**Exercise prompt**. Only the lines below from the one containing "cells in human" to the one containing "image of immunohistochemistry" should be repeated, both included and unchanged.

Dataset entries
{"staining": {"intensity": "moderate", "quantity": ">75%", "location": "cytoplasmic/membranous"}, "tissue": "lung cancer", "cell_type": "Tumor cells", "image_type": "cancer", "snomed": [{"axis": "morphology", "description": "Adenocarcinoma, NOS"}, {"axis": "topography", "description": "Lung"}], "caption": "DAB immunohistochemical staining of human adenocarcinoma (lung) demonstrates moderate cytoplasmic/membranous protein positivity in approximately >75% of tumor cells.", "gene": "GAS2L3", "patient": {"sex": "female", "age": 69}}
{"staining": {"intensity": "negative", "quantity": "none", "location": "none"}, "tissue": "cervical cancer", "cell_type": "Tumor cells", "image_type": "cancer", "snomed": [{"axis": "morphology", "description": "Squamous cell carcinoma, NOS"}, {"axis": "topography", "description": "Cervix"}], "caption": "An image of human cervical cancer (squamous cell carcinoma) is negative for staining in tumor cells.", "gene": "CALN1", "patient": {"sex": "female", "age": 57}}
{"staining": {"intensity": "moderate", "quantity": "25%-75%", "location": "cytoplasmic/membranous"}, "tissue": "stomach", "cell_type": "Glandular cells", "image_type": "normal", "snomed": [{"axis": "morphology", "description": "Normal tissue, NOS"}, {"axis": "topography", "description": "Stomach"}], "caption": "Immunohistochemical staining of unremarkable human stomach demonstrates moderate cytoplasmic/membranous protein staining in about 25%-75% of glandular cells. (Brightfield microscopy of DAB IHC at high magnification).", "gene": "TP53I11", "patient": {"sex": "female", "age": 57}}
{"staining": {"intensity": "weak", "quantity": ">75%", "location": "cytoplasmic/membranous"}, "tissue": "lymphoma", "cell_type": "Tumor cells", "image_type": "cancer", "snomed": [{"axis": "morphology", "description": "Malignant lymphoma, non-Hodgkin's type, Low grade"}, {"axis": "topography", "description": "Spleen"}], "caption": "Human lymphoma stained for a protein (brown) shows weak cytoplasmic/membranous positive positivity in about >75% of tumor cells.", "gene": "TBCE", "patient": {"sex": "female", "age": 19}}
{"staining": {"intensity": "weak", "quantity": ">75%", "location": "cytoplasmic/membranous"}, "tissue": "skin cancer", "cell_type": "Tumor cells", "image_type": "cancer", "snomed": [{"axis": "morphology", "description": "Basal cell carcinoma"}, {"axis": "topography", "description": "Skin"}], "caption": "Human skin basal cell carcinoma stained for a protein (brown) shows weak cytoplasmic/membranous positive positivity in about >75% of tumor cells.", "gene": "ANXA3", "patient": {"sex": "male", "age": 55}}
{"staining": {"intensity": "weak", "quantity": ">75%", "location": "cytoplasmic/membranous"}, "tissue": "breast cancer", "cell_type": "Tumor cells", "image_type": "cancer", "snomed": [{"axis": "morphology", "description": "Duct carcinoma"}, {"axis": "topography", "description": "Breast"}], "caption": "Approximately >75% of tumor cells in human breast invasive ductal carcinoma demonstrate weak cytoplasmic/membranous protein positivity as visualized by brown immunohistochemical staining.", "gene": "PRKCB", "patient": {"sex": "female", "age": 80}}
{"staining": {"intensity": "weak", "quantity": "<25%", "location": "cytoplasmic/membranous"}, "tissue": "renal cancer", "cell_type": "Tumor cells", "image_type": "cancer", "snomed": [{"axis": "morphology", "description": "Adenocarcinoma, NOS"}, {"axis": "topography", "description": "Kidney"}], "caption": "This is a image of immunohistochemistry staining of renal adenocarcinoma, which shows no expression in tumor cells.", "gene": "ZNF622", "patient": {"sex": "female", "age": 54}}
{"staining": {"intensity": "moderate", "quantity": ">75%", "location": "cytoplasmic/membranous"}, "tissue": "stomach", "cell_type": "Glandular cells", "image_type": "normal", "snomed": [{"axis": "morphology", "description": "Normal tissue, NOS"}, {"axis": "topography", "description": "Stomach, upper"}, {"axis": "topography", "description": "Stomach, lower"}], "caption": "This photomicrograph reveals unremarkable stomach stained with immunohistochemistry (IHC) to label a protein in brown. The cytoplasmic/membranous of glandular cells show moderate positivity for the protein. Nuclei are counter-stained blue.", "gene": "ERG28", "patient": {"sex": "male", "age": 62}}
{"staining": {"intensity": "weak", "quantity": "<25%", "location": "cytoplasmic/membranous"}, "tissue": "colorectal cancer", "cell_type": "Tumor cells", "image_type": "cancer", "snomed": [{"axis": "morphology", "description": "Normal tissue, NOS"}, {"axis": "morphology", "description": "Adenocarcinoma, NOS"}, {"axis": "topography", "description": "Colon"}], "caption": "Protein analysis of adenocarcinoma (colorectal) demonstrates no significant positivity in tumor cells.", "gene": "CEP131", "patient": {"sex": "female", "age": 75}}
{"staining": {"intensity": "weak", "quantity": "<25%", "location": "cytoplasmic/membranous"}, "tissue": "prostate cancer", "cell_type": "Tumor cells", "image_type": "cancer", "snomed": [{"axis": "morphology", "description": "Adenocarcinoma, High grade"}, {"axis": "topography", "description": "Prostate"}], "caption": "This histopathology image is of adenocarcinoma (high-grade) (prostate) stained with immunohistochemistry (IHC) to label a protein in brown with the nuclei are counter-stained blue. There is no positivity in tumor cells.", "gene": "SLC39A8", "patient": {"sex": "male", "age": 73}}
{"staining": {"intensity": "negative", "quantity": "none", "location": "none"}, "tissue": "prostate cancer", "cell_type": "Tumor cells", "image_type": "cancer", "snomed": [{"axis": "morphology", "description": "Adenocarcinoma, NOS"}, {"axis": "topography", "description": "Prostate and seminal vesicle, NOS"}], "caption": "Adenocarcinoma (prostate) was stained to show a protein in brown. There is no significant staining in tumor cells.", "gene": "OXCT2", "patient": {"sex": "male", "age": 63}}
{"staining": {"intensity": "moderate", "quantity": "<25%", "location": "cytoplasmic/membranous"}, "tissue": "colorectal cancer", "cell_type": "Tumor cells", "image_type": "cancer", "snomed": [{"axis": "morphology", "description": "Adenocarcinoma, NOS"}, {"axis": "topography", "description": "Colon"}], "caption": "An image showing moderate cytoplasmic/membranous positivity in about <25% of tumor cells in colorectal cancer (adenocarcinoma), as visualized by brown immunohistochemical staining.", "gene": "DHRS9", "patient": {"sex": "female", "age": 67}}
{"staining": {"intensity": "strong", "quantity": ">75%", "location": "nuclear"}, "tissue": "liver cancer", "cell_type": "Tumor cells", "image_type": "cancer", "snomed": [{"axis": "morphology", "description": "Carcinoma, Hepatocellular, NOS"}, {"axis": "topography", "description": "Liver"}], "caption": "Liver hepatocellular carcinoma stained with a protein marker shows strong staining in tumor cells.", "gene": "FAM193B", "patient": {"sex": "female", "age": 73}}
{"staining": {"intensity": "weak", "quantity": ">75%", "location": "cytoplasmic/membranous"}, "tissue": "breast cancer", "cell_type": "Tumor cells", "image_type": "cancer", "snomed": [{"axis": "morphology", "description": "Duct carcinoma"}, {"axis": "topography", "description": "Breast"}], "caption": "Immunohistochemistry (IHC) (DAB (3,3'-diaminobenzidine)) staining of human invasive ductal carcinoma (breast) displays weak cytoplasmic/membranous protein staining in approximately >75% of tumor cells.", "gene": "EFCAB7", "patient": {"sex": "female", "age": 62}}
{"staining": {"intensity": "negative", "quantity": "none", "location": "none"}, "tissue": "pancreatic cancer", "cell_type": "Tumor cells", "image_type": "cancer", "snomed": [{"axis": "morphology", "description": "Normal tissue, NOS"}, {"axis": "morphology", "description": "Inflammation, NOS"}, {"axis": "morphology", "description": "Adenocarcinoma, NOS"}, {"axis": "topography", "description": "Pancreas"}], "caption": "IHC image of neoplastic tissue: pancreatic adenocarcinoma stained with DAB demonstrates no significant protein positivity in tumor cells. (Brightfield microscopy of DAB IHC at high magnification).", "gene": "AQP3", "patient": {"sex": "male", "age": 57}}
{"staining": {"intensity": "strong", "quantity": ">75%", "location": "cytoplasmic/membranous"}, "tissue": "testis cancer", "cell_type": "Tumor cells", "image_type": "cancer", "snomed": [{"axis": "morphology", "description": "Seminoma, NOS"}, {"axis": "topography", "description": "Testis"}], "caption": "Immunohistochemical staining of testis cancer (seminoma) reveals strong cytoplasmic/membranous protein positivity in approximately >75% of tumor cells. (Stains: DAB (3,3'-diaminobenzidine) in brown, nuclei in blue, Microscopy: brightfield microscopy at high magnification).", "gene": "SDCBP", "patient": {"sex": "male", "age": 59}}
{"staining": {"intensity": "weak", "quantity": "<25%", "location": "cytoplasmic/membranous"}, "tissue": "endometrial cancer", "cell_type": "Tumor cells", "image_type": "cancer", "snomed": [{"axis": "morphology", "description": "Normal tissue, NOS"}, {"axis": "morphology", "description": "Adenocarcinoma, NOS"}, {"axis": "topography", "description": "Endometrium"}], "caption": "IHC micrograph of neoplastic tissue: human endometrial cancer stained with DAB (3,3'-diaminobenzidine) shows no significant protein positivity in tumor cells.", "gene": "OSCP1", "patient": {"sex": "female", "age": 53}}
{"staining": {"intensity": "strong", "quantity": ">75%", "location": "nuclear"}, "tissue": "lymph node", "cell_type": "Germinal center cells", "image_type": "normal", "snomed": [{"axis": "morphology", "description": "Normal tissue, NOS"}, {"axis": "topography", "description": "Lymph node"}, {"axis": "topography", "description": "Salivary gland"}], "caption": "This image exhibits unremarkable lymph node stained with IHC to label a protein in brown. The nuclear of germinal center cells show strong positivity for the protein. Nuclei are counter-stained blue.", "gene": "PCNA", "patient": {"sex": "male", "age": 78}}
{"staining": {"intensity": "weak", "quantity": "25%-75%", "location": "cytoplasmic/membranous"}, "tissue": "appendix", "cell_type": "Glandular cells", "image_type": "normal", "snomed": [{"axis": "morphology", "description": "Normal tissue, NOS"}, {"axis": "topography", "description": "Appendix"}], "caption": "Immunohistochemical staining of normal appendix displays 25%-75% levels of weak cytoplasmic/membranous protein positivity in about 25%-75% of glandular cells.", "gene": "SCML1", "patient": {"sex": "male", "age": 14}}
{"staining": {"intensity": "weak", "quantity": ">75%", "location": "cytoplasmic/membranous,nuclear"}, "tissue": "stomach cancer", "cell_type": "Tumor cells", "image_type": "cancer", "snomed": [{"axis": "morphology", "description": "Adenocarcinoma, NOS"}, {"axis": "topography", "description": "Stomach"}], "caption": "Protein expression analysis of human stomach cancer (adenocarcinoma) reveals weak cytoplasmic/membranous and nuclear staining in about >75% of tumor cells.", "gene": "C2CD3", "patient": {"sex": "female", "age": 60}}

**Result**.
{"staining": {"intensity": "weak", "quantity": ">75%", "location": "cytoplasmic/membranous"}, "tissue": "breast cancer", "cell_type": "Tumor cells", "image_type": "cancer", "snomed": [{"axis": "morphology", "description": "Duct carcinoma"}, {"axis": "topography", "description": "Breast"}], "caption": "Approximately >75% of tumor cells in human breast invasive ductal carcinoma demonstrate weak cytoplasmic/membranous protein positivity as visualized by brown immunohistochemical staining.", "gene": "PRKCB", "patient": {"sex": "female", "age": 80}}
{"staining": {"intensity": "weak", "quantity": "<25%", "location": "cytoplasmic/membranous"}, "tissue": "renal cancer", "cell_type": "Tumor cells", "image_type": "cancer", "snomed": [{"axis": "morphology", "description": "Adenocarcinoma, NOS"}, {"axis": "topography", "description": "Kidney"}], "caption": "This is a image of immunohistochemistry staining of renal adenocarcinoma, which shows no expression in tumor cells.", "gene": "ZNF622", "patient": {"sex": "female", "age": 54}}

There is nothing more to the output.